Planilha de assassinatos

Na criminalidade, algumas regiões da Capital são como a faixa de Gaza

Dois locais foram, de acordo com os dados contabilizados pelo Diário Gaúcho, as microregiões mais violentas entre as 19 maiores cidades da Região Metropolitana e Vale do Sinos

17/01/2013 - 08h27min

Atualizada em: 17/01/2013 - 08h27min


Santa Teresa: três jovens foram fuzilados no Acesso D

Uma avenida e um arroio na Zona Norte da Capital, no limite com Alvorada, foram palco de pelo menos 21 mortes em 2012. Na Zona Sul, uma rua de 1,2km contabilizou sete homicídios. As duas foram, de acordo com os dados contabilizados pelo Diário Gaúcho, as microregiões mais violentas entre as 19 maiores cidades da Região Metropolitana e Vale do Sinos. No terceiro dia da série que mostra a criminalidade na região, o Diário apresenta os números dos bairros e mostra a situação em cada Território de Paz da Capital. Em tempo: o secretário estadual de Segurança, Airton Michels, mais uma vez esquivou-se de falar sobre o problema.

Proteção, só na nova grade da pizzaria

Tempos atrás, a Rua Dona Otília, no Bairro Santa Teresa, era considerada tranquila.
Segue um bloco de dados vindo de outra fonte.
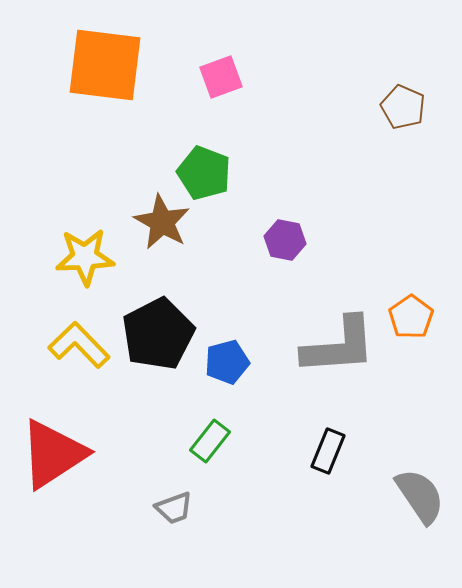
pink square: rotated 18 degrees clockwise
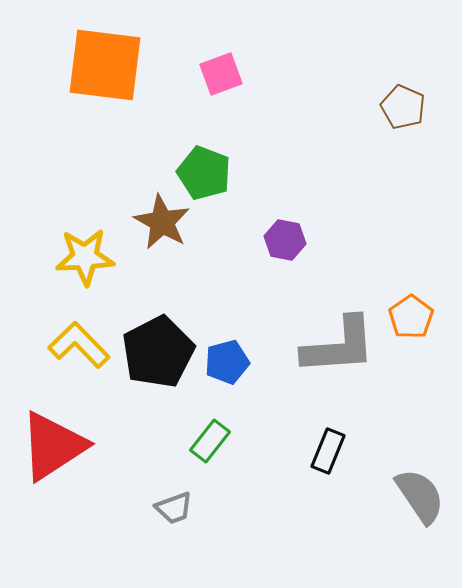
pink square: moved 3 px up
black pentagon: moved 18 px down
red triangle: moved 8 px up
Em 2012, ela ficou entre as mais sangrentas da Capital. Foram sete mortos na via de 1,2km da Zona Sul.

No Acesso D, uma proteção de ferro foi colocada na janela dos fundos da pizzaria - ao lado dela, três pessoas foram assassinadas no dia 12 de agosto. Wesley Souza da Silva, 17 anos, Márcio Bruno do Nascimento Baissvenger, 20 anos, e Éderson Falcão da Rosa, 23 anos, foram mortos por homens em um Siena prata.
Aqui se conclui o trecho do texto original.